Before I close this letter, I want to share some thoughts on another topic close to my heart: immigration. People in the US are embracing an extreme and dehumanizing language around immigrants. The racism is so overt I am surprised anyone is bothering to cover it up. At the same time that I see this language in social media and hear about it in the news, I am surrounded by hopeful potential Americans. At least once a week, someone here asks me to take them to America. Sometimes this is a funny teasing — we try to decide how they could fold themselves into a suitcase, or how rich I would have to become to buy an airplane to take the whole village with me. Often its a true request. People are hopeful that I somehow know someone at the US Embassy or I know someone who would give them a job that would support a visa.

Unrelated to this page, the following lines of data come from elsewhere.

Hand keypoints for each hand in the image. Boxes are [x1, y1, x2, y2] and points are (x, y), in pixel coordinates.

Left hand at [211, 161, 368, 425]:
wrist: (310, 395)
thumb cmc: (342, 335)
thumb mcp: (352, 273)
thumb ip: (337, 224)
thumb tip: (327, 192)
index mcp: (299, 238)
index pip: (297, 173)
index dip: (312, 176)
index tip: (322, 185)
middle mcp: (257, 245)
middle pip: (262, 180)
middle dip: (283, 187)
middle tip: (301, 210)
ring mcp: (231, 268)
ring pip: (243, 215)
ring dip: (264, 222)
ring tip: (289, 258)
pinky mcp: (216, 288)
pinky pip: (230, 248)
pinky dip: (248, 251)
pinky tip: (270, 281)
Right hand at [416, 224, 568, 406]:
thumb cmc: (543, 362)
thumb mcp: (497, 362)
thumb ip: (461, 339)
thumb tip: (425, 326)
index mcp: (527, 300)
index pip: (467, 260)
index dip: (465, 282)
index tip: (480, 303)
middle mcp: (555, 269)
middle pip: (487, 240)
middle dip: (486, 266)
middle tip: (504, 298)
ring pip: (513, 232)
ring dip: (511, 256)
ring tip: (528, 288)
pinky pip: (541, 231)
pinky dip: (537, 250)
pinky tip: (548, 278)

West Africans are the most fervent believers in the American Dream I have ever seen. They want nothing more than to work hard in the land of opportunity. The would give up ancestral land, deeply interwoven kinship and support networks, the opportunity to see their nieces, nephews, and own children grow up, their ceremonies, and their rites of passage in order for a shot at the American Dream. People here have an entrepreneurial spirit; creative and clever, when they immigrate they create new businesses, revitalize neighborhoods, and create opportunity for others. The “American Brothers” who come back to visit their families in Togo build homes to support their elders and community. Folks who may be working long thankless hours in Tyson Chicken Plants in the Midwest, come to visit Togo to sing the praises of the United States. Many Togolese look forward to the chance to serve in the US Military to earn their way to citizenship. Just think through that for a minute. Have you ever spent years toiling away, risking your life, for the chance to simply belong somewhere?

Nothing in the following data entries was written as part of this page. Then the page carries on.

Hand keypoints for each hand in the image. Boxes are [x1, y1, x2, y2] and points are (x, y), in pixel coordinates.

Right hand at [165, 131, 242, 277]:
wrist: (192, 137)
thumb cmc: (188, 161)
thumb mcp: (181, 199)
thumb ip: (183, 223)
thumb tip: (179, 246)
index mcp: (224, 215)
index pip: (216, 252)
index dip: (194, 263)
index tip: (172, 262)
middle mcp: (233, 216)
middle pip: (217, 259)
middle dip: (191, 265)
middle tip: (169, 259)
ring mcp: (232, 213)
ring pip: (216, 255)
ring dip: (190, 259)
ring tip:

When the news in the US is rapid and chaotic, the American gaze can focus inward even more than usual. We doom scroll. Our fears are stoked. We panic. And, in a fit of frustration we can turn off the news entirely and seek escape. For people like myself, Americans living abroad, Americans whose communities and friendships are not limited by national boundaries, the experience is similar but distorted — stretched to contain an insider and outsider perspective.
From my vantage point, I have a few things I would encourage us all to do: Approach each other with empathy and compassion. Think critically. Reflect on how people in power are urging you towards certain emotions. Consider how far you would go to protect your family from persecution, extreme poverty, and war. Consider the cruelty and injustice of someone mocking and doubting those sacrifices.